(DATA SHOWN)

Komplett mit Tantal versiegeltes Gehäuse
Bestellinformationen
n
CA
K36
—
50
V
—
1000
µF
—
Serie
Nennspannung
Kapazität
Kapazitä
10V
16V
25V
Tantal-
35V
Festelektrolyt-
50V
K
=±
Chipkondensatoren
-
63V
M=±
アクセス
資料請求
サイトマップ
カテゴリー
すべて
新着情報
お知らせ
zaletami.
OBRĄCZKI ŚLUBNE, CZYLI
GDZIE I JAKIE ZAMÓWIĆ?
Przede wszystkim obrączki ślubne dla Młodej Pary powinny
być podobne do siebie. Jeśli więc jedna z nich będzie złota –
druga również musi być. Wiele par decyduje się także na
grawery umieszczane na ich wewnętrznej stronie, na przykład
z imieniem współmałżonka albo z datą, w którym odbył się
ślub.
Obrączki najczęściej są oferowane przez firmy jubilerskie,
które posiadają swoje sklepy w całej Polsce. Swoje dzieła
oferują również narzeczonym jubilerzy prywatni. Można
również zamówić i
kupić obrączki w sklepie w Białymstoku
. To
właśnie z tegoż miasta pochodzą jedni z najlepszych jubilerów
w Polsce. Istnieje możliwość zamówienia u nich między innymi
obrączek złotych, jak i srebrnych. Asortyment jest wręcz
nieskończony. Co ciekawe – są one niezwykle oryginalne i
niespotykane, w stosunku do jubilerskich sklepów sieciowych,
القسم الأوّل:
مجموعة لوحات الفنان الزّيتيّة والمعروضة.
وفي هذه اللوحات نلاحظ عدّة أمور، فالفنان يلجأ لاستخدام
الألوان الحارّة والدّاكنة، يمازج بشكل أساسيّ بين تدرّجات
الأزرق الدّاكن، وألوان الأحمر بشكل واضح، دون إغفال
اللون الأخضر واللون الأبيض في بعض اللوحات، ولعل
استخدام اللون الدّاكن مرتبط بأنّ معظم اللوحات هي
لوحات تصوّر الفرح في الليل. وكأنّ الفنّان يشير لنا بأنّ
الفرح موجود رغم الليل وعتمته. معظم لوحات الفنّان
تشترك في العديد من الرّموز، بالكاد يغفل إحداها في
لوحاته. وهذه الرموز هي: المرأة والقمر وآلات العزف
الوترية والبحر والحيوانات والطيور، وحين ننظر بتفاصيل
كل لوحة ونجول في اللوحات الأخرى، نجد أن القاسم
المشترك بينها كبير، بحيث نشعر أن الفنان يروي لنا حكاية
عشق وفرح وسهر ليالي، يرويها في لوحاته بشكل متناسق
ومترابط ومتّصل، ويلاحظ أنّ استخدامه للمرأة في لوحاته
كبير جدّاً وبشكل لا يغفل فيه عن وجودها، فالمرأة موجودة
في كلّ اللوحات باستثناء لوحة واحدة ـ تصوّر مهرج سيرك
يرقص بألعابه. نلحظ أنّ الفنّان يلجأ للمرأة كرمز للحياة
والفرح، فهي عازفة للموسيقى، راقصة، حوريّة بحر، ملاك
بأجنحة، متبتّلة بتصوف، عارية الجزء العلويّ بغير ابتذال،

(End DATA SHOWN)

Your reply should match the data above exactly, line for line.

Komplett mit Tantal versiegeltes Gehäuse
Bestellinformationen
n
CA
K36
—
50
V
—
1000
µF
—
Serie
Nennspannung
Kapazität
Kapazitä
10V
16V
25V
Tantal-
35V
Festelektrolyt-
50V
K
=±
Chipkondensatoren
-
63V
M=±
アクセス
資料請求
サイトマップ
カテゴリー
すべて
新着情報
お知らせ
zaletami.
OBRĄCZKI ŚLUBNE, CZYLI
GDZIE I JAKIE ZAMÓWIĆ?
Przede wszystkim obrączki ślubne dla Młodej Pary powinny
być podobne do siebie. Jeśli więc jedna z nich będzie złota –
druga również musi być. Wiele par decyduje się także na
grawery umieszczane na ich wewnętrznej stronie, na przykład
z imieniem współmałżonka albo z datą, w którym odbył się
ślub.
Obrączki najczęściej są oferowane przez firmy jubilerskie,
które posiadają swoje sklepy w całej Polsce. Swoje dzieła
oferują również narzeczonym jubilerzy prywatni. Można
również zamówić i
kupić obrączki w sklepie w Białymstoku
. To
właśnie z tegoż miasta pochodzą jedni z najlepszych jubilerów
w Polsce. Istnieje możliwość zamówienia u nich między innymi
obrączek złotych, jak i srebrnych. Asortyment jest wręcz
nieskończony. Co ciekawe – są one niezwykle oryginalne i
niespotykane, w stosunku do jubilerskich sklepów sieciowych,
القسم الأوّل:
مجموعة لوحات الفنان الزّيتيّة والمعروضة.
وفي هذه اللوحات نلاحظ عدّة أمور، فالفنان يلجأ لاستخدام
الألوان الحارّة والدّاكنة، يمازج بشكل أساسيّ بين تدرّجات
الأزرق الدّاكن، وألوان الأحمر بشكل واضح، دون إغفال
اللون الأخضر واللون الأبيض في بعض اللوحات، ولعل
استخدام اللون الدّاكن مرتبط بأنّ معظم اللوحات هي
لوحات تصوّر الفرح في الليل. وكأنّ الفنّان يشير لنا بأنّ
الفرح موجود رغم الليل وعتمته. معظم لوحات الفنّان
تشترك في العديد من الرّموز، بالكاد يغفل إحداها في
لوحاته. وهذه الرموز هي: المرأة والقمر وآلات العزف
الوترية والبحر والحيوانات والطيور، وحين ننظر بتفاصيل
كل لوحة ونجول في اللوحات الأخرى، نجد أن القاسم
المشترك بينها كبير، بحيث نشعر أن الفنان يروي لنا حكاية
عشق وفرح وسهر ليالي، يرويها في لوحاته بشكل متناسق
ومترابط ومتّصل، ويلاحظ أنّ استخدامه للمرأة في لوحاته
كبير جدّاً وبشكل لا يغفل فيه عن وجودها، فالمرأة موجودة
في كلّ اللوحات باستثناء لوحة واحدة ـ تصوّر مهرج سيرك
يرقص بألعابه. نلحظ أنّ الفنّان يلجأ للمرأة كرمز للحياة
والفرح، فهي عازفة للموسيقى، راقصة، حوريّة بحر، ملاك
بأجنحة، متبتّلة بتصوف، عارية الجزء العلويّ بغير ابتذال،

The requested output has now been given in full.